• DATA PROVIDED
----------------------------------------
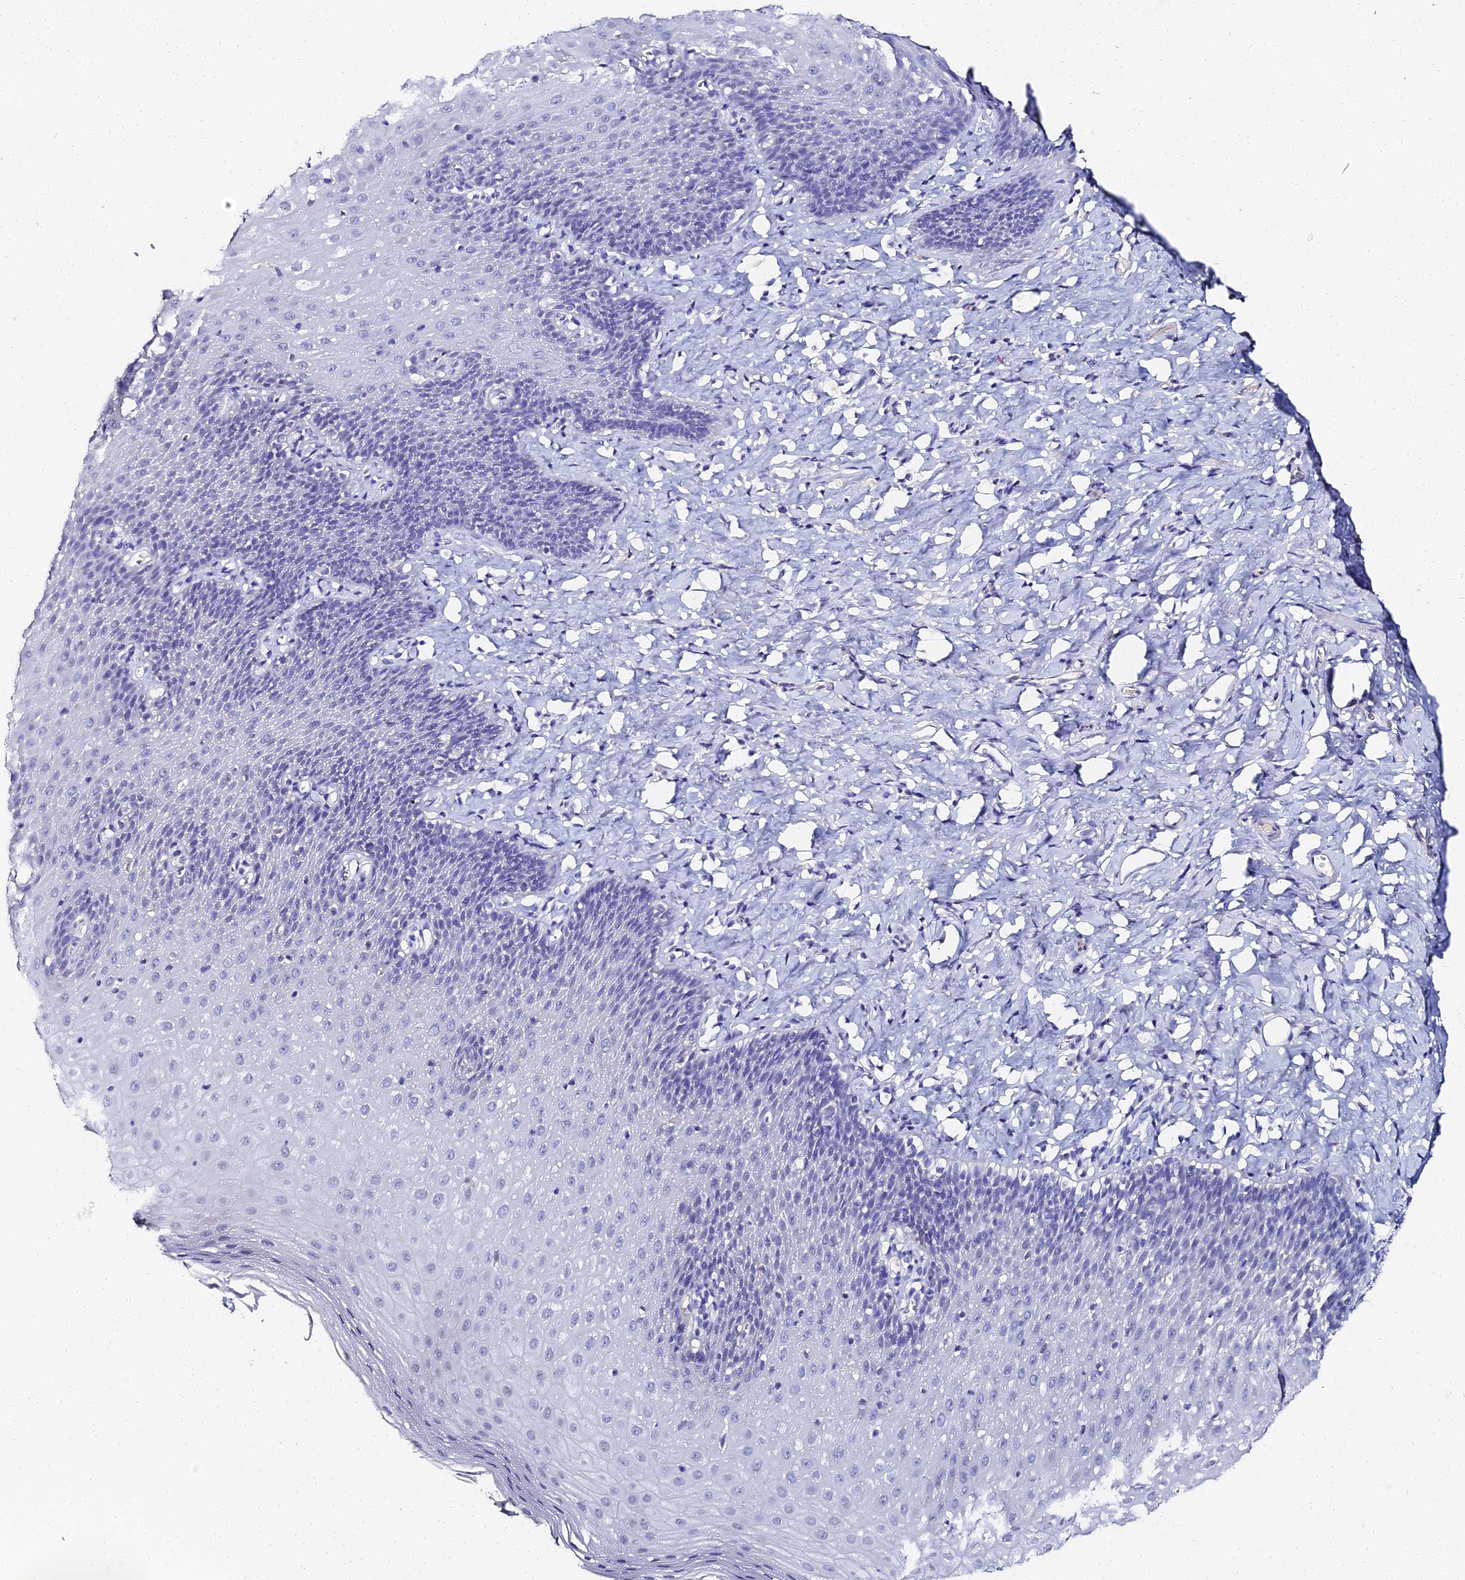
{"staining": {"intensity": "moderate", "quantity": "<25%", "location": "cytoplasmic/membranous"}, "tissue": "esophagus", "cell_type": "Squamous epithelial cells", "image_type": "normal", "snomed": [{"axis": "morphology", "description": "Normal tissue, NOS"}, {"axis": "topography", "description": "Esophagus"}], "caption": "Immunohistochemical staining of unremarkable human esophagus reveals low levels of moderate cytoplasmic/membranous positivity in about <25% of squamous epithelial cells. (DAB (3,3'-diaminobenzidine) IHC, brown staining for protein, blue staining for nuclei).", "gene": "KRT17", "patient": {"sex": "female", "age": 61}}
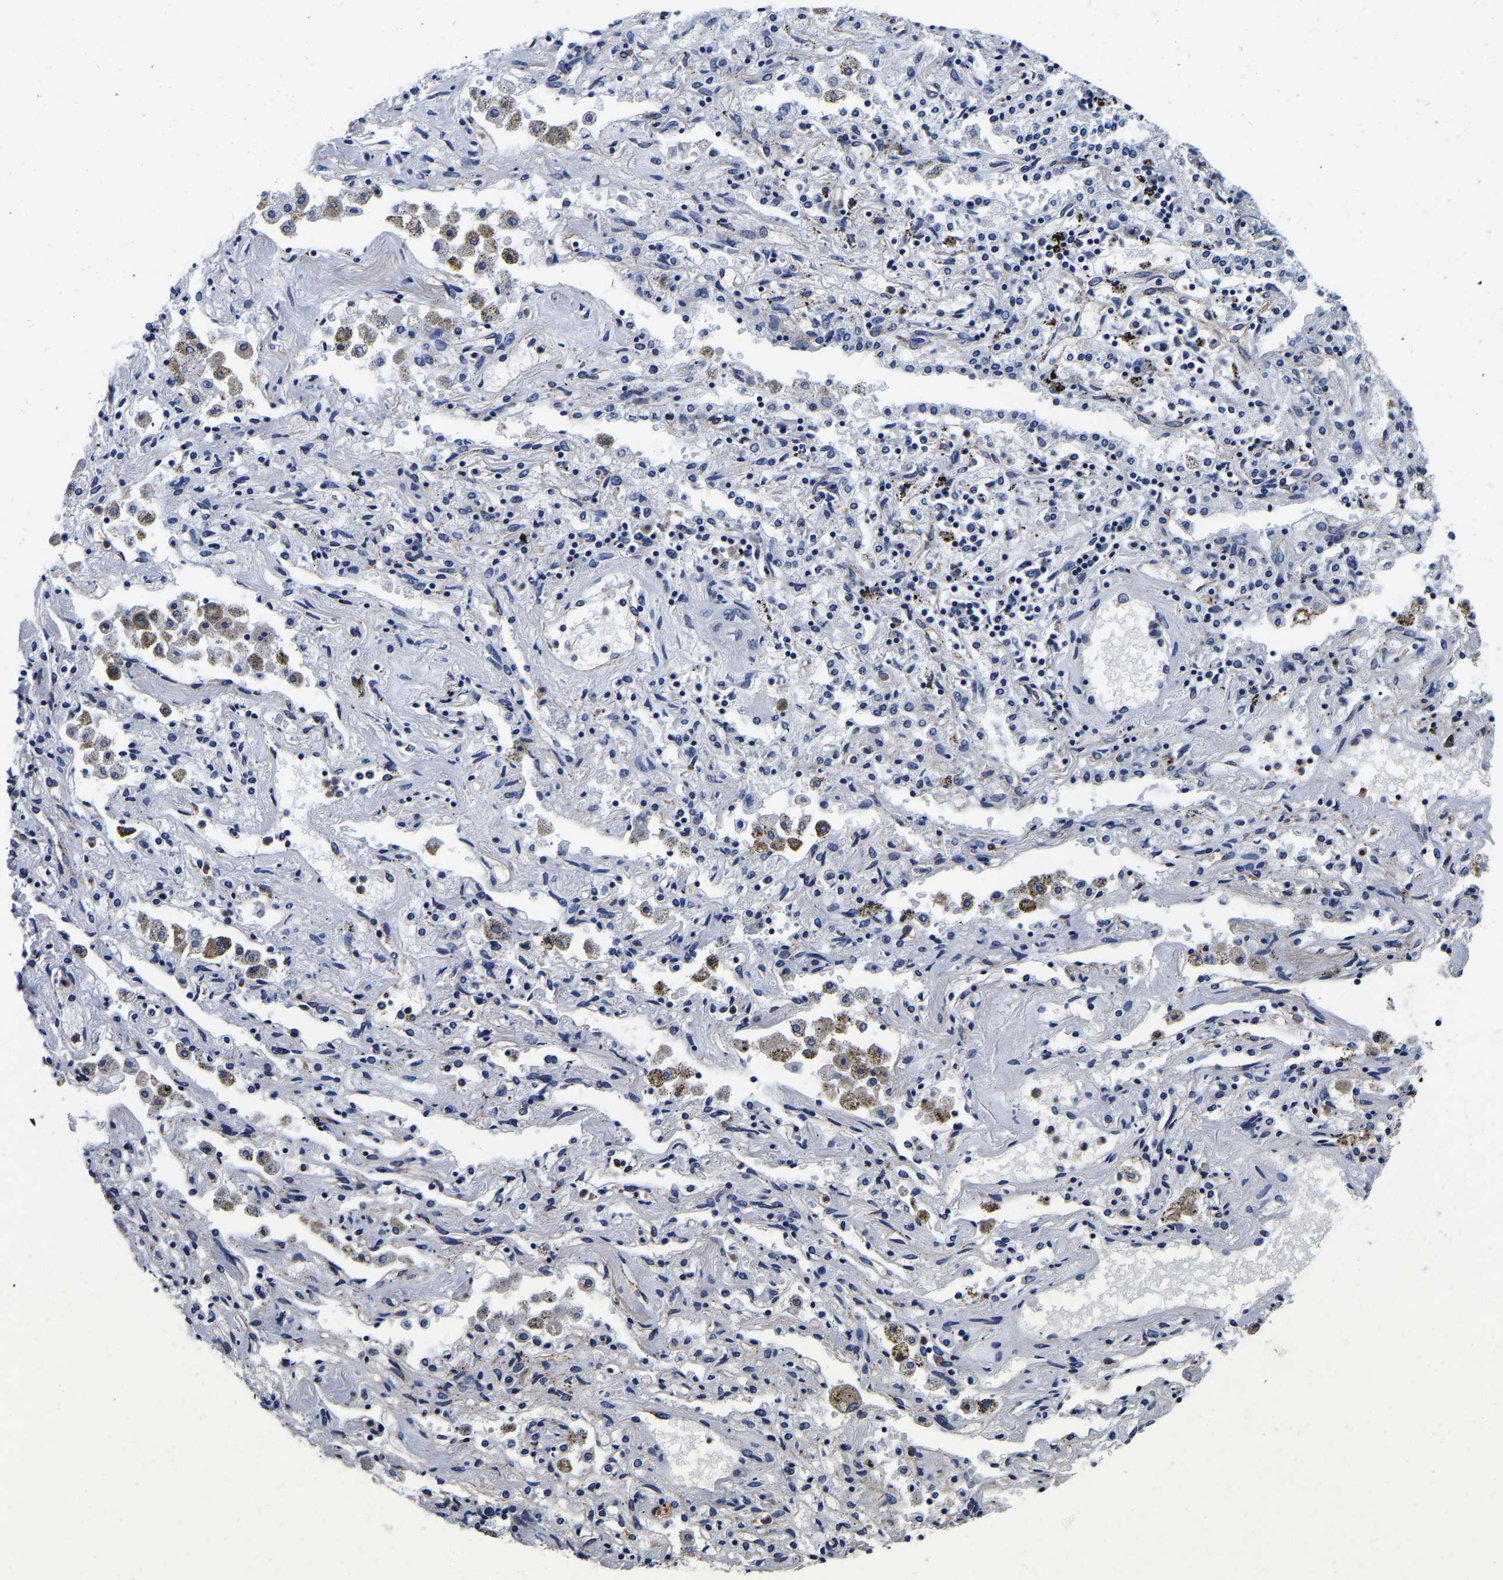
{"staining": {"intensity": "negative", "quantity": "none", "location": "none"}, "tissue": "lung cancer", "cell_type": "Tumor cells", "image_type": "cancer", "snomed": [{"axis": "morphology", "description": "Squamous cell carcinoma, NOS"}, {"axis": "topography", "description": "Lung"}], "caption": "Immunohistochemical staining of lung cancer demonstrates no significant staining in tumor cells.", "gene": "GRN", "patient": {"sex": "female", "age": 47}}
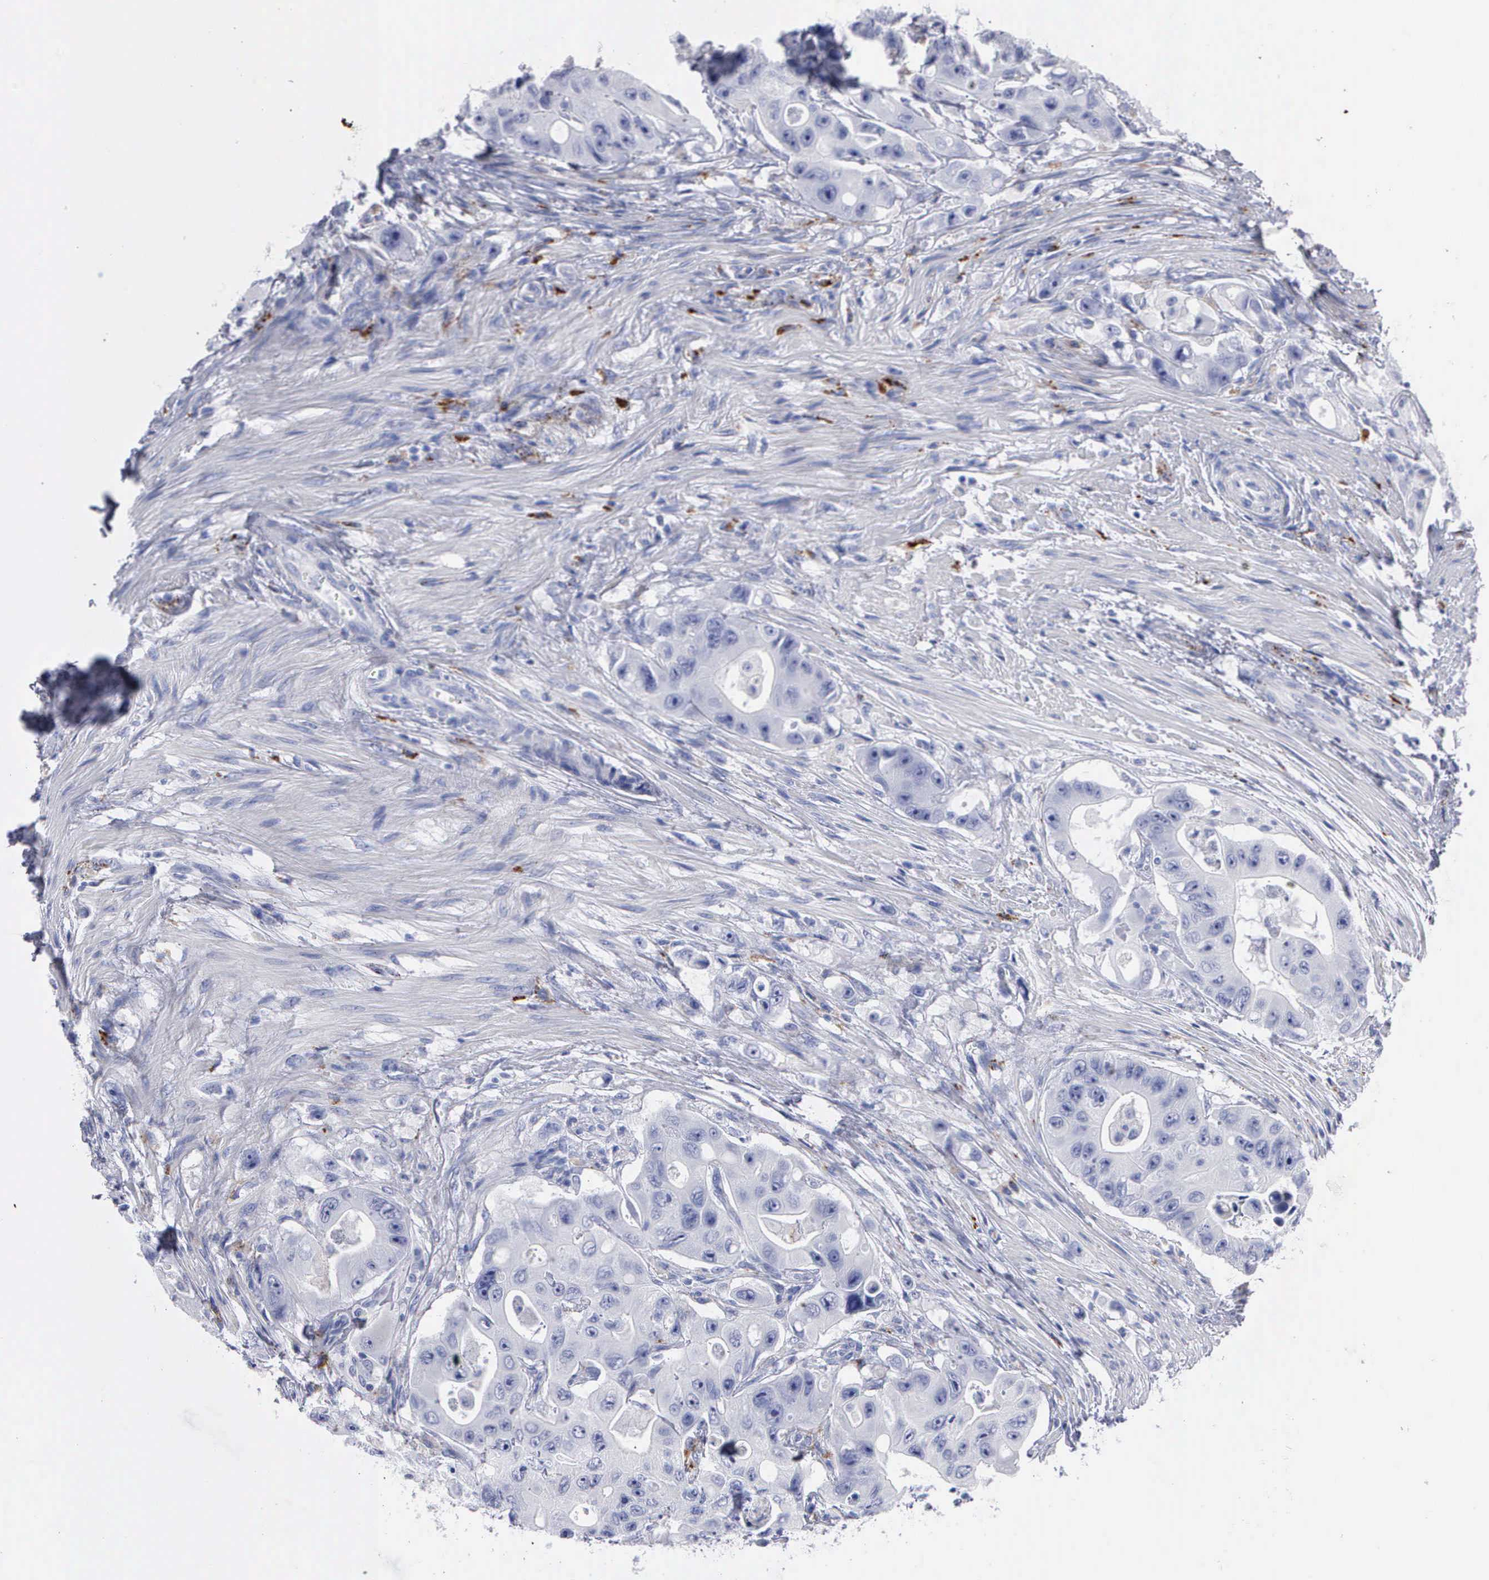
{"staining": {"intensity": "negative", "quantity": "none", "location": "none"}, "tissue": "colorectal cancer", "cell_type": "Tumor cells", "image_type": "cancer", "snomed": [{"axis": "morphology", "description": "Adenocarcinoma, NOS"}, {"axis": "topography", "description": "Colon"}], "caption": "An immunohistochemistry histopathology image of colorectal cancer (adenocarcinoma) is shown. There is no staining in tumor cells of colorectal cancer (adenocarcinoma). (Immunohistochemistry (ihc), brightfield microscopy, high magnification).", "gene": "CTSL", "patient": {"sex": "female", "age": 46}}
----------------------------------------
• PROBLEM DESCRIPTION
In the data above, please extract the lines from the first one through the line with "staining of lung", exactly, and keep pictures out.

• RESPONSE TO THE EXERCISE
{"staining": {"intensity": "moderate", "quantity": "<25%", "location": "cytoplasmic/membranous"}, "tissue": "esophagus", "cell_type": "Squamous epithelial cells", "image_type": "normal", "snomed": [{"axis": "morphology", "description": "Normal tissue, NOS"}, {"axis": "topography", "description": "Esophagus"}], "caption": "Immunohistochemical staining of unremarkable human esophagus reveals low levels of moderate cytoplasmic/membranous positivity in about <25% of squamous epithelial cells. (DAB (3,3'-diaminobenzidine) IHC, brown staining for protein, blue staining for nuclei).", "gene": "KRT17", "patient": {"sex": "female", "age": 61}}
{"staining": {"intensity": "negative", "quantity": "none", "location": "none"}, "tissue": "lung cancer", "cell_type": "Tumor cells", "image_type": "cancer", "snomed": [{"axis": "morphology", "description": "Squamous cell carcinoma, NOS"}, {"axis": "topography", "description": "Lung"}], "caption": "Immunohistochemical staining of lung cancer demonstrates no significant staining in tumor cells.", "gene": "GRN", "patient": {"sex": "female", "age": 47}}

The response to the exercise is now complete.